There was huge drama in the Royale High community from two influencers getting their badges falsely removed. This made me so angry that I took a hiatus from Royale High until May, with the release of the art class. Royale High did reinstate the badges of the said influencers. I felt like Royale High is trying their best to keep updates coming. Despite constant on-and off drama over the community and the toys, I did enjoy the Falling Leaves Festival in October, and now I wait for the Gifting Advent in December!


And next... the worst part of the year was... my Nanny.

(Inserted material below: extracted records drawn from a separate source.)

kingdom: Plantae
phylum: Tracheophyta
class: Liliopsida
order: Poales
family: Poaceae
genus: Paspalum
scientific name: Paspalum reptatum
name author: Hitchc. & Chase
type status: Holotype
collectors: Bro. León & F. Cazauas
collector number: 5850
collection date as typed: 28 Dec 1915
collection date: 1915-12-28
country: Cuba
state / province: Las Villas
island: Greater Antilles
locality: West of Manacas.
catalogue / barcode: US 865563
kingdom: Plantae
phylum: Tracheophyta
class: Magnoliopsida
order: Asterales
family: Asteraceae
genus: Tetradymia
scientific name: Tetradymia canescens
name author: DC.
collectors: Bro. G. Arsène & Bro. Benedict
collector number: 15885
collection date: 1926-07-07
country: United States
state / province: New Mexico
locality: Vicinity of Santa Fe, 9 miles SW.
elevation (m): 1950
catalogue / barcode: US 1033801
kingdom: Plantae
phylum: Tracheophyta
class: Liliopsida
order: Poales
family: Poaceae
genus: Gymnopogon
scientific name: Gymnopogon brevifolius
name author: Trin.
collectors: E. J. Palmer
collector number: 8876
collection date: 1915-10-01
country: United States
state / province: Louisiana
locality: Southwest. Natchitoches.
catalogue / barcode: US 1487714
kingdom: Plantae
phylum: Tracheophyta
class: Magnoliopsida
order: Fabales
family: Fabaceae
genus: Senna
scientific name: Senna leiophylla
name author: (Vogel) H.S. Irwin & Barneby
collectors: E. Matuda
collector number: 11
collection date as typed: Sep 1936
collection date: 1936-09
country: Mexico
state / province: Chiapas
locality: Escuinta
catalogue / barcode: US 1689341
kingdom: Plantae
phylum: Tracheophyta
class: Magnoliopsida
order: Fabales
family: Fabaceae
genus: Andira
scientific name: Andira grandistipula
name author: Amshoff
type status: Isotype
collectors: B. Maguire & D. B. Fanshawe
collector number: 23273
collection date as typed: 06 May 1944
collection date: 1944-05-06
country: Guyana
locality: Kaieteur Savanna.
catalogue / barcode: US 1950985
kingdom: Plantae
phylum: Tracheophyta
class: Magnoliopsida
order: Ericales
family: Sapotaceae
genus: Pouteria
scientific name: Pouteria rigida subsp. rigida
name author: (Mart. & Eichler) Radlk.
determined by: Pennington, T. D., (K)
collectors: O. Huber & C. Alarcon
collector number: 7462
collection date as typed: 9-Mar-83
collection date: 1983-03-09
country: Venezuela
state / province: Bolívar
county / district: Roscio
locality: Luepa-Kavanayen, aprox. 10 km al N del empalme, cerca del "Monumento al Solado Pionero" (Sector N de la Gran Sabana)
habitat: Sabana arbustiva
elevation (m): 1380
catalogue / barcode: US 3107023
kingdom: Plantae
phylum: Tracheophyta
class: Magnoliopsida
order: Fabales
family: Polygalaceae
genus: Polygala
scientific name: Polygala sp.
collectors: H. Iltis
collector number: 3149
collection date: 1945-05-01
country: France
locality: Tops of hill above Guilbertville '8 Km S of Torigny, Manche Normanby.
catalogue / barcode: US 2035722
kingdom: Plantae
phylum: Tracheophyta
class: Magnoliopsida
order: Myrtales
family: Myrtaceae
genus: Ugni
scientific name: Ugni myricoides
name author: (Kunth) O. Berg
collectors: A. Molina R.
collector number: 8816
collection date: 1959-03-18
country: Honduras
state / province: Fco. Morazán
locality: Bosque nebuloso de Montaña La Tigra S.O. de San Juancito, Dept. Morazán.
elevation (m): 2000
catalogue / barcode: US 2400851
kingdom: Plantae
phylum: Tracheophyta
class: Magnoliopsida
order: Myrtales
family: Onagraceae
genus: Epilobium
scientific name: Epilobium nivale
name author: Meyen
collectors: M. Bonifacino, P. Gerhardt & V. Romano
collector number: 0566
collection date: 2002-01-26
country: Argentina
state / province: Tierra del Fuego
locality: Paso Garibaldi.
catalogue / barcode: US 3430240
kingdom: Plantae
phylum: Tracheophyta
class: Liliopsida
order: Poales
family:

It started on June 1st, when Mom got a call from Poppy that Nanny was in the ICU and she had almost died on the ambulance, due to her high CO2 level at 100%. I was very worried and scared. I went to see her that evening, and her CO2 level dropped to 50%. It was so heartbreaking to see her suffering like this. Later, she was moved into the oncology unit and she was doing much better. I did visit her in the hospital just about every day until she came home and was put in in-home hospice care. Still, it was very heartbreaking to see her on her deathbed, all confused and weak. June 18, 2024: the day my life was turned upside down. I remember sitting on her walker in the dining room and she looked at me and smiled and said "Hi". I also remember me, my sister, Poppy, and her all holding hands together and shouting "Hooray!". I will forever cherish these moments. My sister and I left as soon as the hospice nurse arrived. She later had a seizure, which sent her to the hospice facility and later went into cardiac arrest. She passed away at 4:45 PM EDT with her husband, daughter (my mom), and niece right by her side. Mom came home and told me the news. Although I was very heartbroken that she wasn't physically here anymore, I was relieved that she went home with the Lord, where she is no longer suffering and is cancer-free. It has been exactly 5 months since her passing and I still miss her very much. I sometimes shed tears remembering her, but she will always have a place in my heart.

RIP Mary Alice Kisner

January 3, 1945 - June 18, 2024


And then... another BIG downfall in my mental health...

Trump "winning" the election (he actually cheated, thanks to the elongated muskrat). It has put me in a huge anxiety attack. I couldn't sleep AT ALL that night, knowing that my rights as a woman will be taken away in January from Project 2025, as well as my ADHD medicine making my anxiety attacks a little worse, due to anxiety being one of the side effects. I do not wish to get off of it since it is helping me with my ADHD. Just praying that everything gets better in 2025, despite Project 2025... May God be with us all.